TASK DIRECTIONS:
Only these lines of the data below are wanted: the one with "kunnen vinden over", the one with "is geen vervolg-engram)", and any lines between them, each repeated exactly.

Stored records:

****

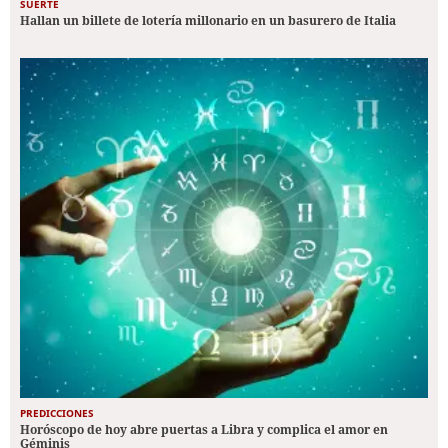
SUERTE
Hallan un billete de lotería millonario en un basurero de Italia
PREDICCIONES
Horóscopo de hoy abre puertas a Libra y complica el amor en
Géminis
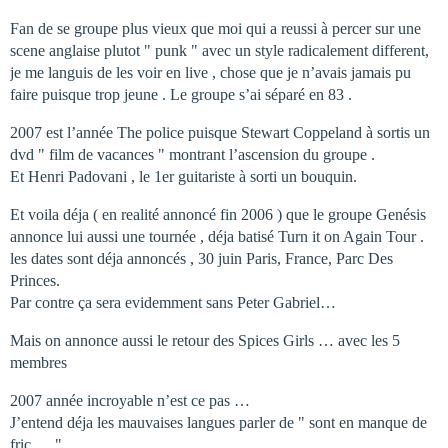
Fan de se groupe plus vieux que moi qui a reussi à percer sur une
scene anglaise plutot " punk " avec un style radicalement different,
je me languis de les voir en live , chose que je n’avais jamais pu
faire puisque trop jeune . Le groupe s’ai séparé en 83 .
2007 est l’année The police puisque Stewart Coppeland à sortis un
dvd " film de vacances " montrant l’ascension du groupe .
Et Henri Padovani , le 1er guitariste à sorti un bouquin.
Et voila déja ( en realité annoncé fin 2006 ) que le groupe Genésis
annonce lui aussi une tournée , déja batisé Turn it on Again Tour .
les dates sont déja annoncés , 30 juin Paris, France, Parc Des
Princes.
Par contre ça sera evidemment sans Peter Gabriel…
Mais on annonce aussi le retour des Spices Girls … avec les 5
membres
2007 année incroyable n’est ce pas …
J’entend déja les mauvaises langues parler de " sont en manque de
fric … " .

****

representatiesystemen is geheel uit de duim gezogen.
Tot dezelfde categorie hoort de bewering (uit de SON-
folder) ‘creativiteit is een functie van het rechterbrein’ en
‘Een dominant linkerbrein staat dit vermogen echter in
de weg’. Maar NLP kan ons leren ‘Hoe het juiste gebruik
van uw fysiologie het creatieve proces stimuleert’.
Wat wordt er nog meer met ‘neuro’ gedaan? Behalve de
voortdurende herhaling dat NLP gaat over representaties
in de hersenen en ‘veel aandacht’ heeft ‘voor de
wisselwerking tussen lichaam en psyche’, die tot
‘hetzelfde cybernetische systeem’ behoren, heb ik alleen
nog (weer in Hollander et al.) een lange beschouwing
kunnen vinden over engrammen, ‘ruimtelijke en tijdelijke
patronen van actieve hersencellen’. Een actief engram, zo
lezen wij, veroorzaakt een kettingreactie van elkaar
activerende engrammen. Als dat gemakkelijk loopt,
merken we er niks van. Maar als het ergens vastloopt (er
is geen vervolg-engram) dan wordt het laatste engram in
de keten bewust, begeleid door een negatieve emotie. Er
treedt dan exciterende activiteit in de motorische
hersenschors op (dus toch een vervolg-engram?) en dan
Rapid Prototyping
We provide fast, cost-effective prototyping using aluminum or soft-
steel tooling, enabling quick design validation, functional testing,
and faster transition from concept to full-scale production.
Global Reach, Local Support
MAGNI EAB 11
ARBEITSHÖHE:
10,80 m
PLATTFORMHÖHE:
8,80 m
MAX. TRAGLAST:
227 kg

****

SOLVED PROBLEM:
kunnen vinden over engrammen, ‘ruimtelijke en tijdelijke
patronen van actieve hersencellen’. Een actief engram, zo
lezen wij, veroorzaakt een kettingreactie van elkaar
activerende engrammen. Als dat gemakkelijk loopt,
merken we er niks van. Maar als het ergens vastloopt (er
is geen vervolg-engram) dan wordt het laatste engram in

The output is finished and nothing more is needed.